What can I say, I call to order take-out so naturally something like that would follow suit.
So when I got home, I hit the restart button on the evil thing. It kicked over but made this unholy noise. Then it started banging and I smelled the oil. Flick goes the kill switch and the phone call was made. By 9:30, I had heat again. I love my oil company. I bought their Platinum Protection plan for 24/7 service on my heater and I use every bit of it.
It's New Year's Eve and we're spending it with our neighbors. Hey, I hate traveling on New Year's. I don't even care for the whole New Year's Eve thing. Honest, many times in my younger single days I wanted to spend it alone, in bed, asleep. I didn't care! But some people thought I was doing it because I had nowhere to go so I'd get invites to go out. What does one do when it's 10:00PM and you have a friend on the phone saying, "But, duuuuude, it's NEW Year's Eve! Ya gotta go out!" No I don't. But I would. I still wanted to really sleep. Now that I'm older and hitched, I go as far as 200 feet from my home. Let's see if I actually watch the ball drop this year (it'll be six in a row if I don't).
One New Year's Eve, I got tanked at my cousin's place. We watched Dick Clark rock in the year with Kiss. This was just before the men of make-up made their second comeback. I laughed my ass off watching 40ish guys with big ole guts wearing their party garb and thrashing their non-existent locks as they banged their heads and held up the secret devil hand signal. It was comical as all hell. Then I passed out. I remember barfing my lungs up at sometime during the night. The next morning, with a hangover that could have killed a five year old, her goofy husband walked by the room they dumped me in and said (a la Hugh Laurie from "Black Adder Goes Fourth"), "Tally ho, barf barf!!"

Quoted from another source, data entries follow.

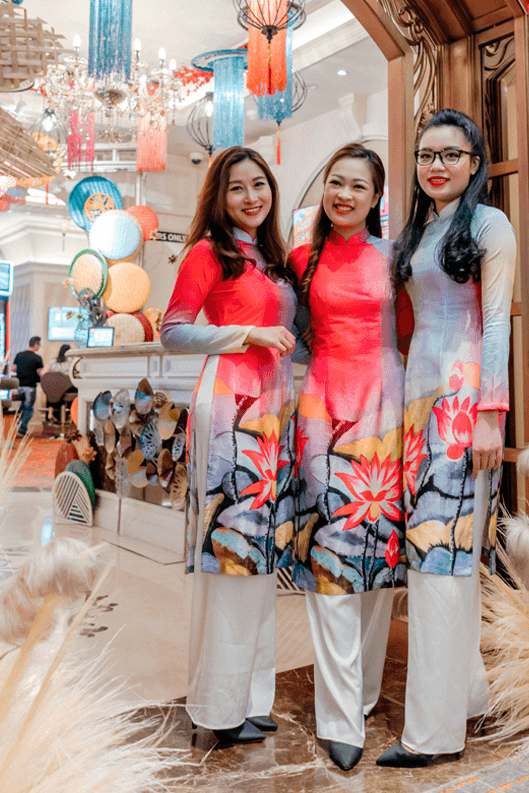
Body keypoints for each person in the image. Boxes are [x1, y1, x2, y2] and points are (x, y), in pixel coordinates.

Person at [378, 110, 516, 768]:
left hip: (463, 404)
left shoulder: (489, 226)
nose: (436, 165)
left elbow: (495, 326)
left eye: (451, 155)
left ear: (473, 160)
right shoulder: (418, 230)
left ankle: (430, 734)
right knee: (438, 558)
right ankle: (466, 696)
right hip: (416, 401)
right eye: (426, 155)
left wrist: (492, 412)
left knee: (440, 559)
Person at [159, 146, 296, 746]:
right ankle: (219, 703)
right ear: (219, 197)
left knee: (259, 561)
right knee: (234, 556)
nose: (251, 197)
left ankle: (251, 695)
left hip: (274, 412)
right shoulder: (207, 253)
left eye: (259, 184)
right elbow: (174, 330)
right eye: (237, 188)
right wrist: (248, 332)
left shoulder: (273, 257)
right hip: (231, 412)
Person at [286, 144, 403, 771]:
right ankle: (337, 714)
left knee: (380, 559)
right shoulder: (302, 258)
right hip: (323, 410)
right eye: (336, 181)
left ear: (376, 198)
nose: (346, 194)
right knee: (330, 561)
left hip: (385, 407)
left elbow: (410, 330)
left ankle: (361, 692)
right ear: (324, 187)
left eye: (360, 186)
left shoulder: (394, 258)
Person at [10, 336, 46, 437]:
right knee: (28, 409)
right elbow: (40, 372)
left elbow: (13, 368)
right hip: (30, 386)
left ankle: (17, 426)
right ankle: (22, 430)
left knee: (21, 407)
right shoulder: (37, 358)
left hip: (19, 386)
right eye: (39, 345)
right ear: (36, 345)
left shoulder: (19, 355)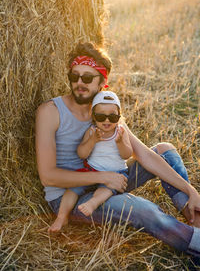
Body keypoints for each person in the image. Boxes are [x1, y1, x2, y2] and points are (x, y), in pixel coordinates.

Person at [36, 42, 200, 257]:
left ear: (103, 82)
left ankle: (194, 216)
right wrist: (105, 177)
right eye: (74, 76)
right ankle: (195, 243)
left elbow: (145, 156)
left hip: (109, 182)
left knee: (164, 151)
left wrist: (191, 190)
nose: (79, 83)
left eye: (87, 78)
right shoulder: (50, 111)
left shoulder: (106, 112)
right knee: (142, 210)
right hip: (70, 198)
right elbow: (48, 177)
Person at [48, 91, 133, 232]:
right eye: (101, 116)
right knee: (72, 189)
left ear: (118, 116)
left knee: (105, 190)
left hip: (115, 173)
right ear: (94, 117)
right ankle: (61, 217)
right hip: (91, 170)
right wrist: (92, 140)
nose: (107, 121)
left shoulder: (121, 132)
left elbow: (127, 155)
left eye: (112, 116)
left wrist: (120, 143)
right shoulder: (91, 131)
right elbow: (82, 153)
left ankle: (93, 203)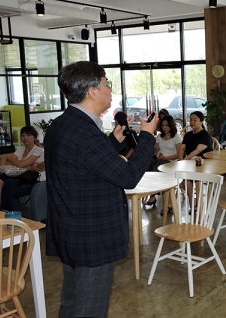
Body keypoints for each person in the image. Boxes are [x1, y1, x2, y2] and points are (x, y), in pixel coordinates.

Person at [45, 61, 159, 318]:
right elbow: (127, 176)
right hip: (90, 237)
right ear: (92, 91)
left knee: (72, 302)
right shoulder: (86, 133)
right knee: (89, 309)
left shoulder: (64, 124)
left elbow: (84, 165)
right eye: (107, 83)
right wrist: (147, 136)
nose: (110, 89)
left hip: (71, 231)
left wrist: (112, 142)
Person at [0, 125, 44, 210]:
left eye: (28, 135)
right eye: (23, 135)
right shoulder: (21, 149)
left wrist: (13, 160)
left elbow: (20, 164)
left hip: (25, 176)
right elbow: (8, 163)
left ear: (34, 137)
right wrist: (20, 163)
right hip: (14, 173)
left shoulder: (38, 150)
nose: (25, 138)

I have been such a slug lately at reading other blogs. It's just that there are so many! I could literally spend, minimum, two hours just reading and commenting. I suck so bad at time management. I'll get better.
What's great about the blogworld is that I never realized there are SO many talented, funny, and interesting people out there in this world. There are scads of them. We are so drowned by the likes of sports figures, entertainment idols, actors, actresses, and others of such ilk, that Joe Smith or Jane Brown often go ignored and unseen. That's what is so cool about blogging. You don't need to be an IT expert or a literary degree holder to participate. Just have a PC and access to the net and off you go!
I tip my hat to all I have met in the past few months. You are all some of the best people I have yet to meet. Kudos, hugs , and high fives all around!
I so desperately have to straighten my home. There's crap everywhere. If it's not a toy, it's a book or some type of WWII militaria or a video game or food that was cleverly disguised as a toy or important paperwork (really should put that away) or an item manufactured in China or etc etc etc. So what does one who bitches about the untidiness of their home do? They blog, of course.
I've given up on my "no cussing" agenda for this blog. It's too much of a pain in the ass to write what I want and then stop myself by thinking, "Oh, but you're trying not to cuss." Then the train of thought I had been writing suddenly derails and I'm left with this slackjawed blank stare. No more I say!
I have to go on iTunes and grab me some music. My iPod still has 13GBs to go. Damn but that thing holds a lot of tunes.
It's now nine and a half hours EST before the New Year. What's your resolutions?